Court Opinion

ID: 6412418
Source: CourtListenerOpinion
Date Created: 2022-06-25 11:53:41.633093+00
Date Added: 2024-06-11T15:51:24.968018
License: Public Domain

Dewey, J.
1. The declarations of the defendant to his own family, at his own house, of his intention to hire the horse and carryall for a given purpose, and his subsequent declarations that he had hired the horse and carryall to go to Mount *310Auburn, were properly rejected, on the objection of the plaintiff. They formed no part of the evidence of the actual contract made elsewhere with the plaintiff.
2. The terms of the bargain being a subject of controversy at the trial, the court properly left it to the jury to find what the terms of the bargain were, with the instruction that if the hiring was to go to a certain place and the defendant drove to a greater distance and beyond that place, that was a conversion of the horse and carryall, the defendant was liable for all damages subsequently occurring, and proof that the accident arose from the fault of the horse would not exonerate the defendant.
3. The court properly declined to give instructions to the jury that the tort was waived by the subsequent acts of the plaintiff in taking into his possession the horse and carryall, and presenting to the defendant a bill for the amount of repairs upon the carryall and a charge of three dollars for the hire of the horse and carryall. The present case differs from that of Rotch v. Hawes, 12 Pick. 136. In that case the owner of the horse had, with full knowledge of the conversion, received payment for the use of the horse for the whole distance travelled, and it was held that such receipt of payment was a waiver of the right to recover damages for improper driving of the horse while thus in his possession, by an action of trover for a conversion of the property.
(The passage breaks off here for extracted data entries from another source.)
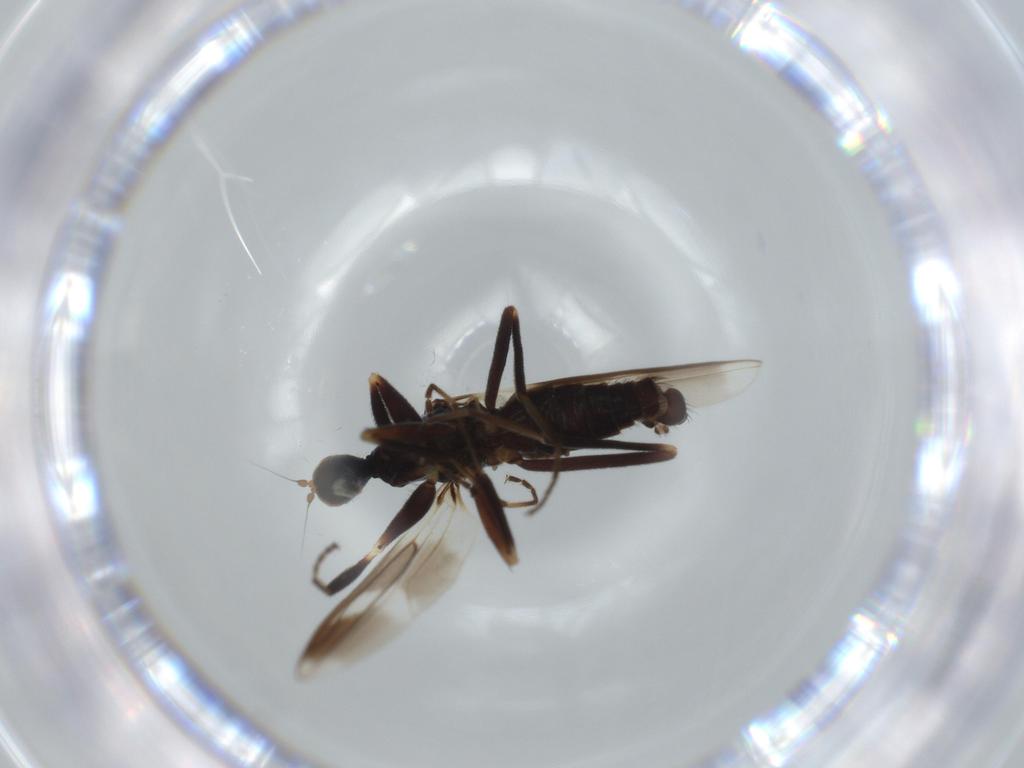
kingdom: Animalia
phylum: Arthropoda
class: Insecta
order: Diptera
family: Hybotidae
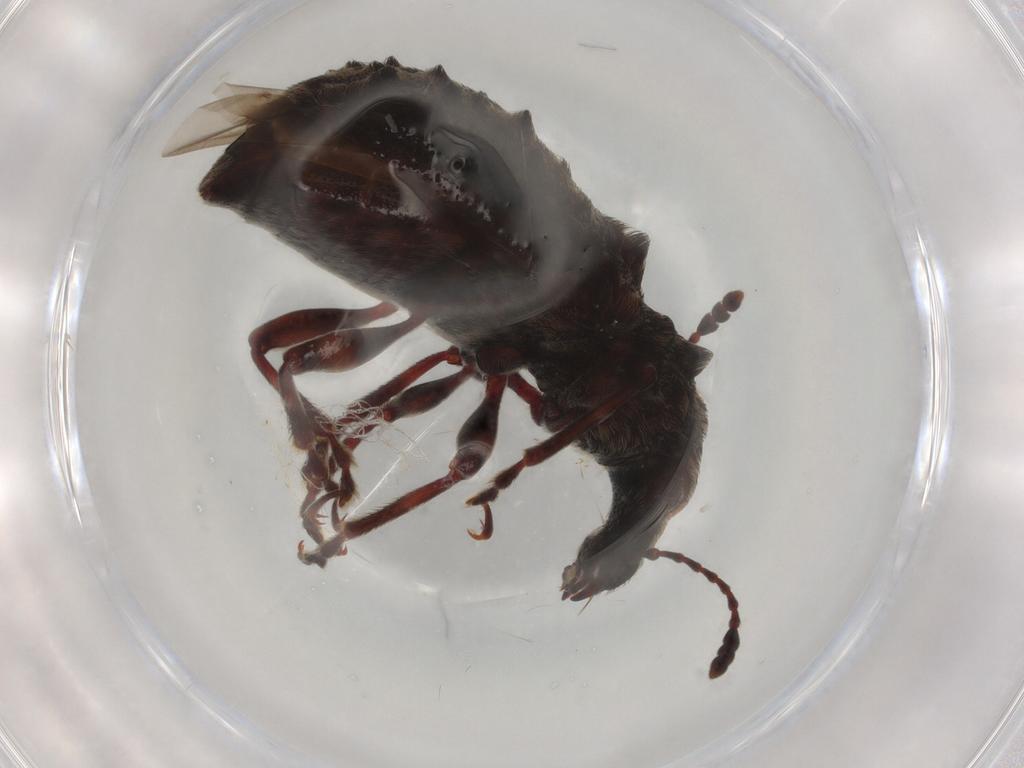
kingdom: Animalia
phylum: Arthropoda
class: Insecta
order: Coleoptera
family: Anthribidae
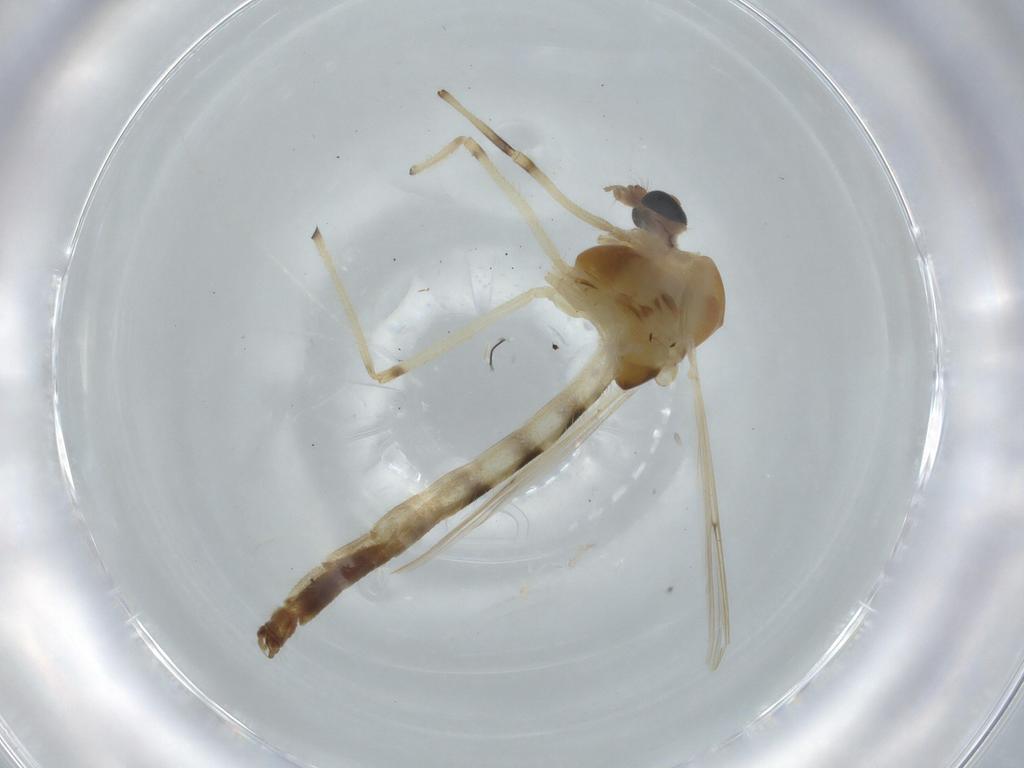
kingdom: Animalia
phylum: Arthropoda
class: Insecta
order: Diptera
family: Chironomidae
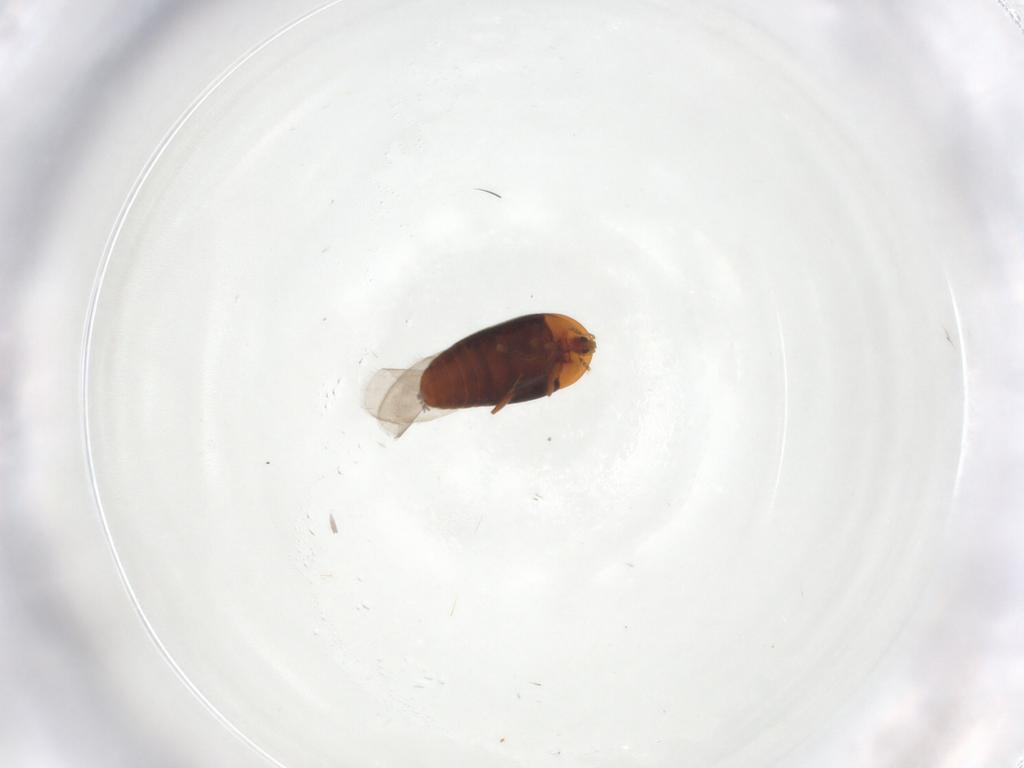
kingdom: Animalia
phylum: Arthropoda
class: Insecta
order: Coleoptera
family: Corylophidae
We do not understand that any such payment was received here. The defendant did not put himself in the position to insist upon a waiver of the tort. The ruling of the court, submitting the question whether the plaintiff had waived the conversion and assented to the use of the horse and carryall for the Mount Auburn route to the jury, as a question of fact upon all the evidence, was sufficiently favorable for the defendant.
4. The ruling of the court upon the question of damages was correct. Exceptions overruled.